Myelosuppression was the most common toxicity in our study, with all patients having ≥ grade 3 pancytopenia. Other toxicities documented include enterocolitis, lung infections, sepsis, hypokalemia, hypoalbuminemia, and elevated transaminases. Our study had a mortality of 15.39% from treatment-related complications, which is higher than the 8% reported by Cherulil et al and may reflect challenges faced in infection control and supportive care in resource-poor settings.8

This was a prospective observational study including a relatively fair number of patients at tertiary care centers in LMIC settings. We could also analyze molecular/cytogenetic abnormalities in our patients and we could also use targeted agents for a few of our patients. Limitations of the study are small sample size and short follow-up period.
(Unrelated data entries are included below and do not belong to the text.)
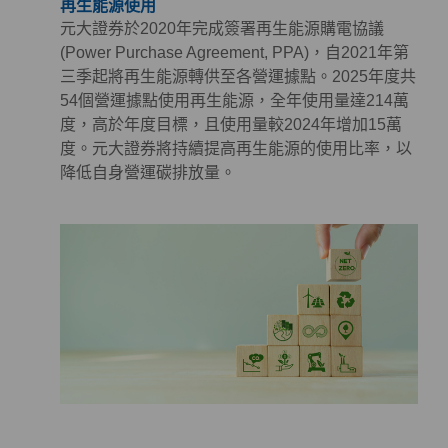
再生能源使用
元大證券於2020年完成簽署再生能源購電協議
(Power Purchase Agreement, PPA)，自2021年第
三季起將再生能源轉供至各營運據點。2025年度共
54個營運據點使用再生能源，全年使用量達214萬
度，高於年度目標，且使用量較2024年增加15萬
度。元大證券將持續提高再生能源的使用比率，以
降低自身營運碳排放量。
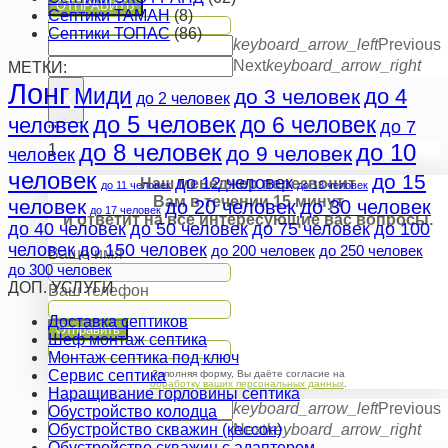
ОТПРАВИТЬ
Септики ТАМАН
(8)
Септики ТОПАС
(86)
keyboard_arrow_left
Previous
Next
keyboard_arrow_right
МЕТКИ:
Лонг
×
Миди
до 4
до 3 человек
до 2 человек
до 5 человек
до 6 человек
человек
до 7
""
до 8 человек
до 10
1
до 9 человек
человек
человек
до 15
до 12 человек
Наш менеджер перезвонит
до 11 человек
до 13 человек
Вам в течении 15 минут
человек
до 20 человек
до 30 человек
до 17 человек
и ответит на все интересующие вас вопросы.
до 40 человек
до 50 человек
до 75 человек
до 100
человек
до 150 человек
до 200 человек
до 250 человек
Ваше имя
до 300 человек
ДОП. УСЛУГИ
Ваш телефон
Доставка септиков
Отправить
Шеф монтаж септика
Монтаж септика под ключ
Сервис септика
Заполняя форму, Вы даёте согласие на
обработку ваших персональных данных
.
Наращивание горловины септика
keyboard_arrow_left
Previous
Обустройство колодца
Обустройство скважин (кессон)
Next
keyboard_arrow_right
Обустройство скважин с адаптером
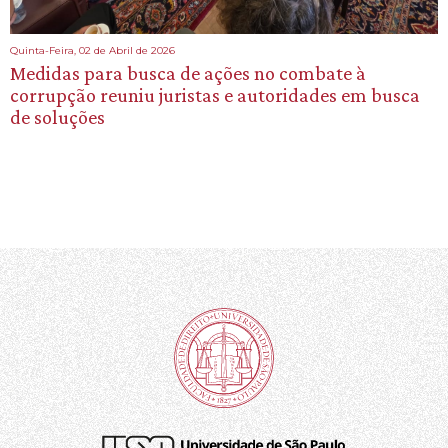
Quinta-Feira, 02 de Abril de 2026
Medidas para busca de ações no combate à
corrupção reuniu juristas e autoridades em busca
de soluções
Future studies with a large population and extended follow-ups are required to validate these results.

Conclusion

The FLAG-bortezomib regimen has significant potential as a salvage therapy for resource-poor settings in pediatric and adolescent relapsed/refractory AML. Although remission rates are encouraging, barriers still exist in the toxicities, supportive care, and access to transplantation. This approach needs further research in more sizeable cohorts as well as collaborative efforts toward the refining and validation process of the approach to ensure better outcomes in such a vulnerable population.